Design: Prospective longitudinal study.
Setting: Community level hospital in the city of
Kochi, Kerala.
Participants and interventions: All consecutive
newborns between June 2006 and February 2009 were prospectively screened
for CHD, 48 hours after birth. The on-site pediatrician performed
clinical screening. A study nurse recorded pulse oximetry in a lower
extremity; value of <94% was defined as abnormal. Echocardiography was
performed on site by a trained research officer. A 6-week clinical
follow-up evaluation was done for all.
Main outcome measure: Detection of CHD by
echocardiography.
Results: Of 5487 babies screened, 425 (7.75%) had
CHD. 17 (0.31%) had major CHD, two of whom (one ALCAPA and one large VSD)
were missed during the initial evaluation. The rest were minor CHD (408
patients, 7.44%), most of which normalized by 6 weeks. On multivariate
analysis, murmur, central cyanosis, abnormal precordial pulsations and
abnormal pulse oximetry emerged as significant predictors of CHD. The
sensitivity of clinical evaluation and pulse oximetry combined was 19%
for all CHDs and 20% for major CHD; specificity was 88%.

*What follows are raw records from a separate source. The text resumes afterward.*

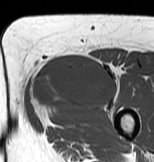
MRI of an extremity soft-tissue mass, one axial slice; slice 34 of 83 in the series (ordered by position); MR volume resampled by the dataset authors to the PET/CT grid (not the native acquisition matrix); 154 × 162 image matrix, field of view 150 × 158 mm. Female patient. From the clinical record (not read from this slice): histological type: myxofibrosarcoma; grade: intermediate; site of the primary tumour: left thigh.
Outlined on this slice (expert contour drawn on MRI and transferred to this co-registered scan by the dataset authors):
- gross tumour volume including surrounding oedema: bounding box [x1, y1, x2, y2] px = [28, 52, 120, 126]
- gross tumour volume (mass): [30, 52, 116, 110]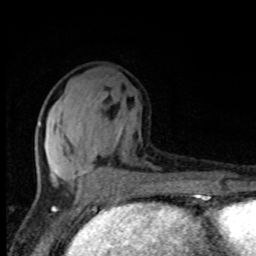
Breast MRI, one axial slice. Slice 37 of 80 in the series (ordered by position). Cropped to one breast. Dynamic contrast-enhanced series, time point 2 of 8 at this slice position (early post-contrast). 1.5 T. TE 4.2 ms, TR 7 ms. 2 mm slice thickness. 256 × 256 image matrix, field of view 150 × 150 mm. Female patient.
Outlined on this slice (semi-automatically segmented with operator editing):
- enhancing-tissue mask used for the functional tumour volume (all voxels passing the contrast-enhancement thresholds inside the analysis volume; usually the tumour): bounding box [x1, y1, x2, y2] px = [38, 113, 133, 195]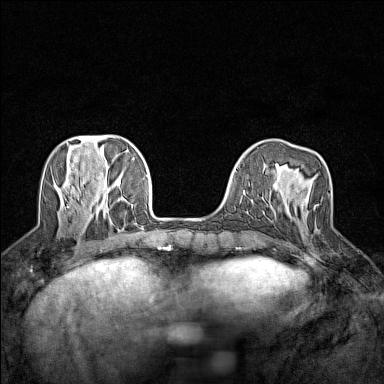
Breast MRI (dynamic contrast-enhanced), one axial slice. Position 46 of 160 along the scan axis. Dynamic contrast-enhanced series, time point 2 of 7 at this slice position (early post-contrast). 1.5 T. TE 1.8 ms, TR 5 ms. 384 × 384 image matrix. Female patient.
Outlined on this slice (semi-automatically segmented with operator editing):
- enhancing-tissue mask used for the functional tumour volume (all voxels passing the contrast-enhancement thresholds inside the analysis volume; usually the tumour): bounding box (x1, y1, x2, y2) in pixels: (305, 175, 319, 206)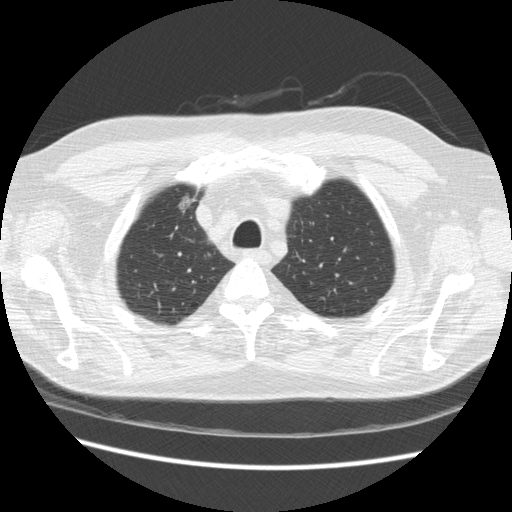
Low-dose screening chest CT, one axial slice; slice 192 of 234 in the series (ordered by position); reconstruction kernel STANDARD; 120 kVp; lung window (W 1500 / L -600 HU); 512 × 512 image matrix, field of view 360 × 360 mm.
Structures marked on this image (expert manual segmentation):
- lesion 1 (tumor, upper lobe of right lung): box from (x=179, y=193) to (x=196, y=214) px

Conclusions: In the community setting of a
developing country, clinical evaluation and pulse oximetry after birth
had a very low sensitivity for detection of CHD. Though an abnormal
screening warrants prompt echocardiography, a 6-week clinical evaluation
is recommended to ensure that major CHD is not missed.
Key words: Congenital heart disease, India, Newborn, Pulse
oximetry, Screening.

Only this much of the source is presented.